··· Data extract ···
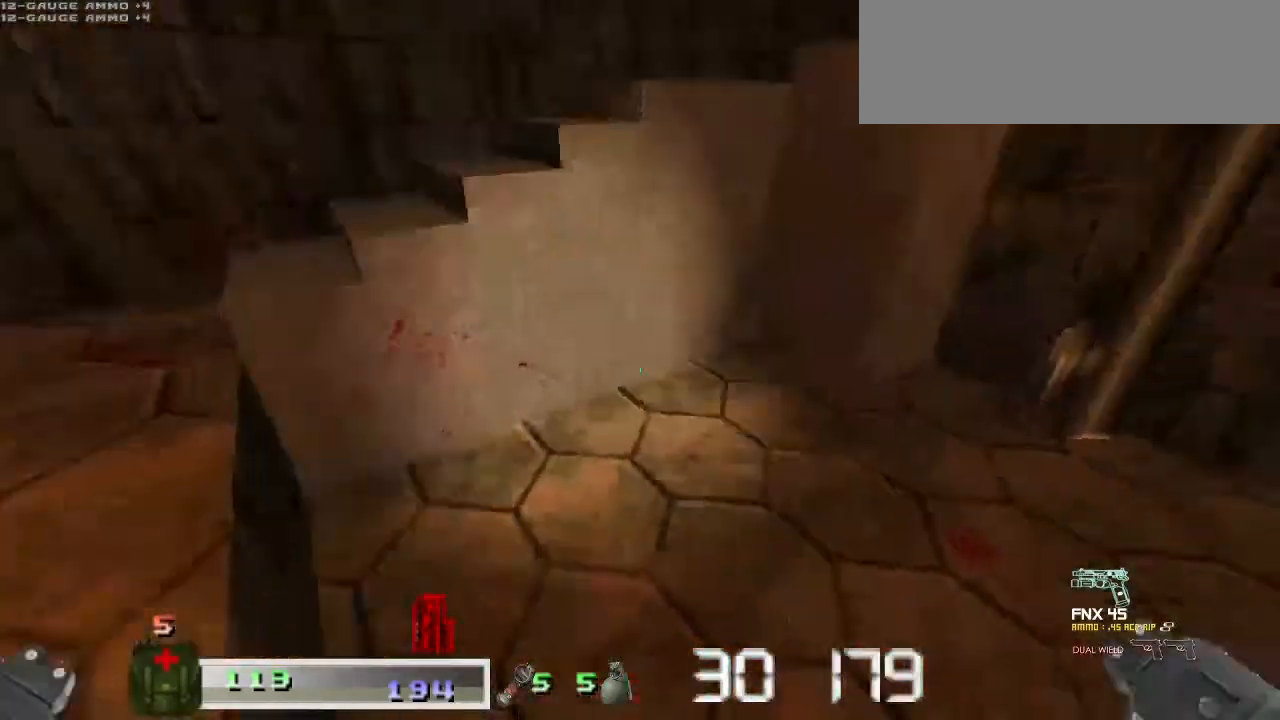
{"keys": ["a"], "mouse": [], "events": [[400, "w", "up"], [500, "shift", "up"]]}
···
··· Data extract ···
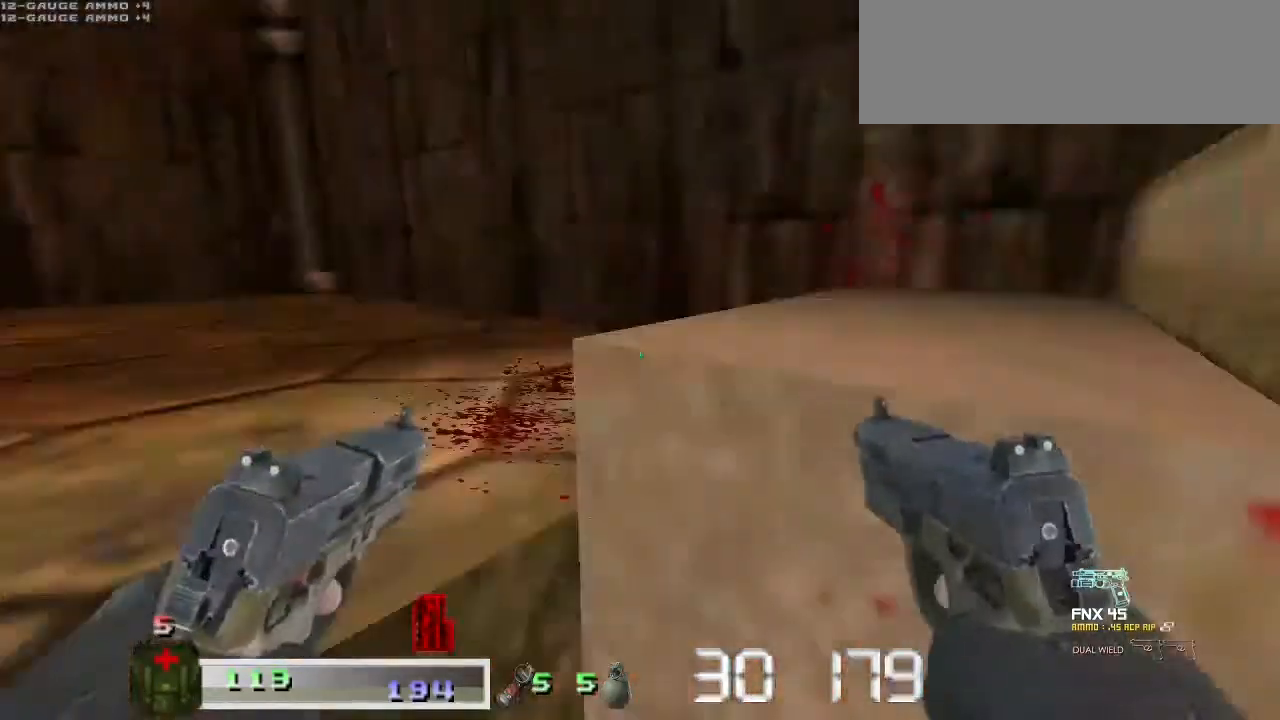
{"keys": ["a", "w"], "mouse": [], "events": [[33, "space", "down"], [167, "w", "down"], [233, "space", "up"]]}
···
··· Data extract ···
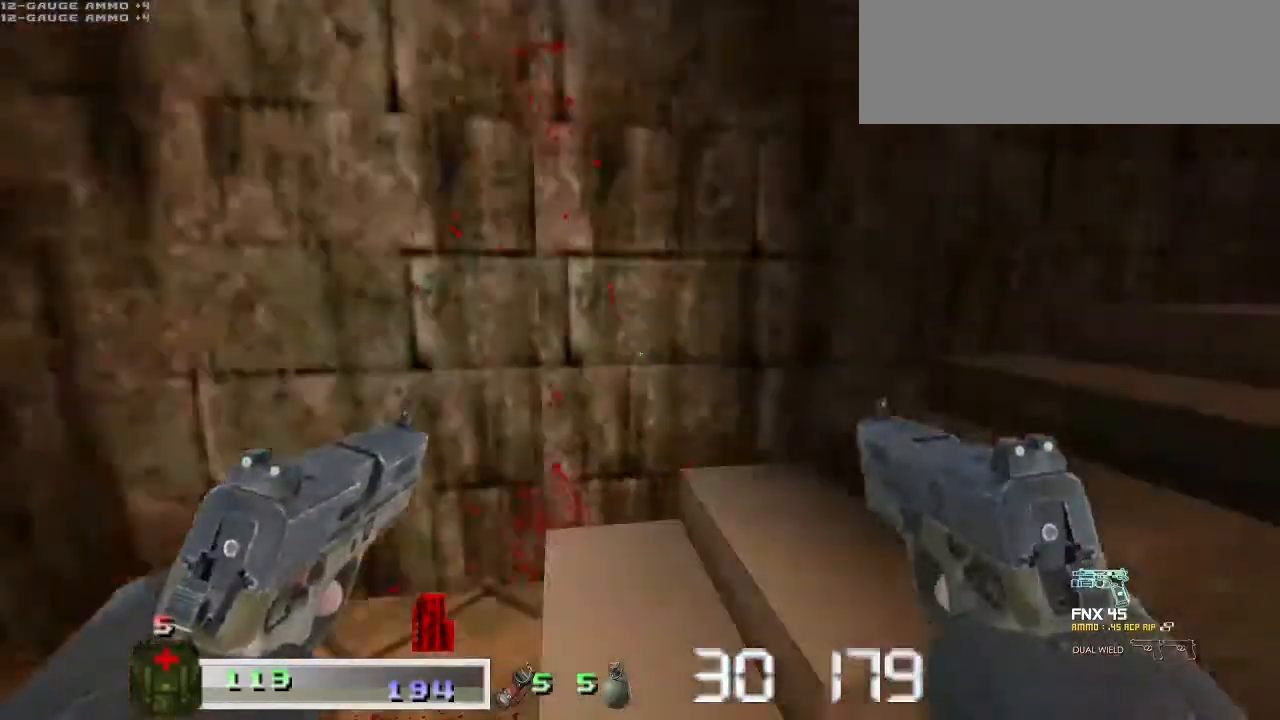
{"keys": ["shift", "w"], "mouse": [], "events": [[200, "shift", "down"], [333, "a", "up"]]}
···
Only lines with the string "down" belong in the answer; copy each of them from the listing.

**Finished task:**
{"keys": ["a", "w"], "mouse": [], "events": [[33, "space", "down"], [167, "w", "down"], [233, "space", "up"]]}
{"keys": ["shift", "w"], "mouse": [], "events": [[200, "shift", "down"], [333, "a", "up"]]}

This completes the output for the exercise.